北京高压科学研究中心
Center for High Pressure Science &Technology Advanced Research

Prof. Xianhui Chen [from USTC]


Title: Superconductivity and Antiferromagnetism in the Novel (Li0.8Fe0.2)OHFeSe Superconductor

Time: 14:00 - 15:00, December 12
Place: Conference Room 201, Building 6, HPSTAR (Shanghai)
Host: Xiaojia Chen

Abstract:
Iron selenide superconductors exhibit a number of unique characteristics that are helpful in understanding the mechanism of superconductivity in high-Tc iron-based superconductors. However, in the case of AxFe2Se2 (A=K, Rb, Cs), the presence of an intergrown antiferromagnetic insulating phase makes the study of the underlying physics problematic. Moreover, FeSe-based systems intercalated with alkali metal ions, NH3 molecules or organic molecules are extremely sensitive to air, which prevents the further investigation of their physical properties. It is therefore desirable to find a stable and easily accessible FeSe-based superconductor to study its physical properties in detail. In this lecture, I will report on a newly synthesized air-stable FeSe-derived superconductor, (Li0.8Fe0.2)OHFeSe, which shows superconducting transition at temperatures up to ~40 K. The crystal structure is unambiguously determined by a combination of X-ray (XRD) and neutron powder diffraction (NPD) and nuclear magnetic resonance (NMR). Specific heat data under various magnetic fields and magnetic susceptibility indicate that there exists antiferromagnetic order coexisting with superconductivity. NMR spectra of 7Li and 77Se reveal that magnetic order locates in (Li0.8Fe0.2)OH layer rather than FeSe layer, which was further confirmed by the unchanged AFM transition temperature with S substitution. Field-dependent NMR spectrum and T2 suggests a ferromagnetic component can be induced by external magnetic field.
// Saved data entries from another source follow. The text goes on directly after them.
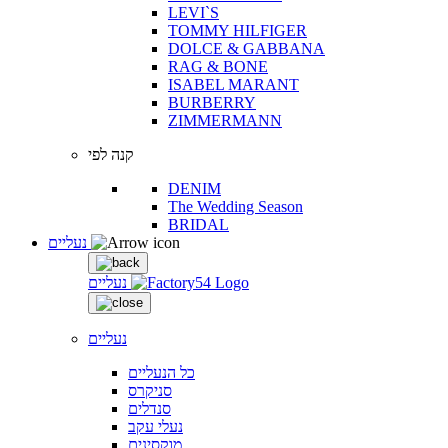
LEVI`S
TOMMY HILFIGER
DOLCE & GABBANA
RAG & BONE
ISABEL MARANT
BURBERRY
ZIMMERMANN
קנה לפי
DENIM
The Wedding Season
BRIDAL
נעליים
נעליים
נעליים
כל הנעליים
סניקרס
סנדלים
נעלי עקב
מוקסינים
Finally, the detailed investigation on the relationships between Tc and the crystallographic facts in S-substituted samples suggests a very different dependence of Tc on anion height from Fe2 layer or Ch-Fe2-Ch angle from those in FeAs-based superconductors. Our work opens a path for exploring superconductivity in other related systems, and confirms the appeal of iron selenides as a platform for understanding superconductivity in iron pnictides more broadly.

References:

1. X.F. Lu et al. Nat. Mater. (in press).
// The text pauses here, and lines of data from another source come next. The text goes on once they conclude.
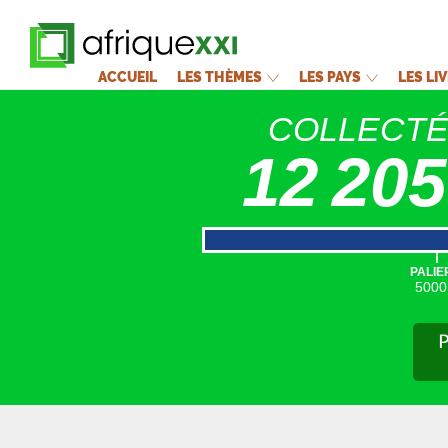
ACCUEIL
LES THÈMES
LES PAYS
LES LI
COLLECT
12 205
|
PALIE
5000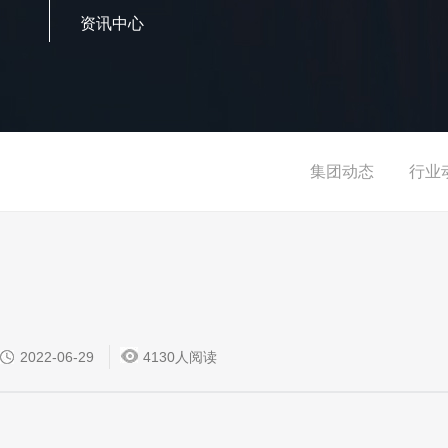
资讯中心
集团动态
行业
2022-06-29
4130人阅读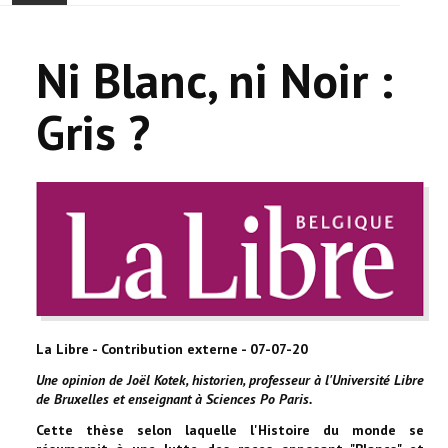
ACCUEIL
Ni Blanc, ni Noir :
ACTUALITÉ
Gris ?
COMMUNAUTÉ
EVÉNEMENTS
🔔 ELECTIONS 2026 🗳️
EGLISE
LE CENTRE
La Libre - Contribution externe - 07-07-20
CONTACT
Une opinion de Joël Kotek, historien, professeur à l'Université Libre
de Bruxelles et enseignant à Sciences Po Paris.
Cette thèse selon laquelle l'Histoire du monde se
2. Y.P. Wu et al., submitted.

3. X.F. Lu et al., Phys. Re. B (accepted).

4. X.F. Lu et al. Phys. Rev. B 89, 020507(R) (2013).


Biography of the Speaker:

Prof. Xianhui Chen works at USTC as a professor in Physics Department and the director of Key Laboratory of Strongly-coupled Quantum Matter Physics, Chinese Academy of Sciences. He was supported by National Science Fund for Distinguished Young Scholars of China in 1998. He was employed as “Chair Professor of Chang Jiang Scholars Program” in 2003. His research focuses on the exploration for new materials and studies on physics of the novel functional materials which show superconductivity, novel magnetism, thermoelectricity, etc. He published more than 300 papers, including 3 in Nature, 3 in Nat. Mater., 2 in Nat. Phys., 2 in Nat. Nanotechnol., 3 in Nat. Commun., 3 in JACS and 27 in PRL. During his research tenure, he has received many prestigious awards, including Chang Jiang Scholars Achievement Award (2009), Qiushi Outstanding Science & Technology Team Achievement Award (2009), Ye Qisun Physics Prize (2008-2009), and the first place of The National Natural Science Award (2013) and so on.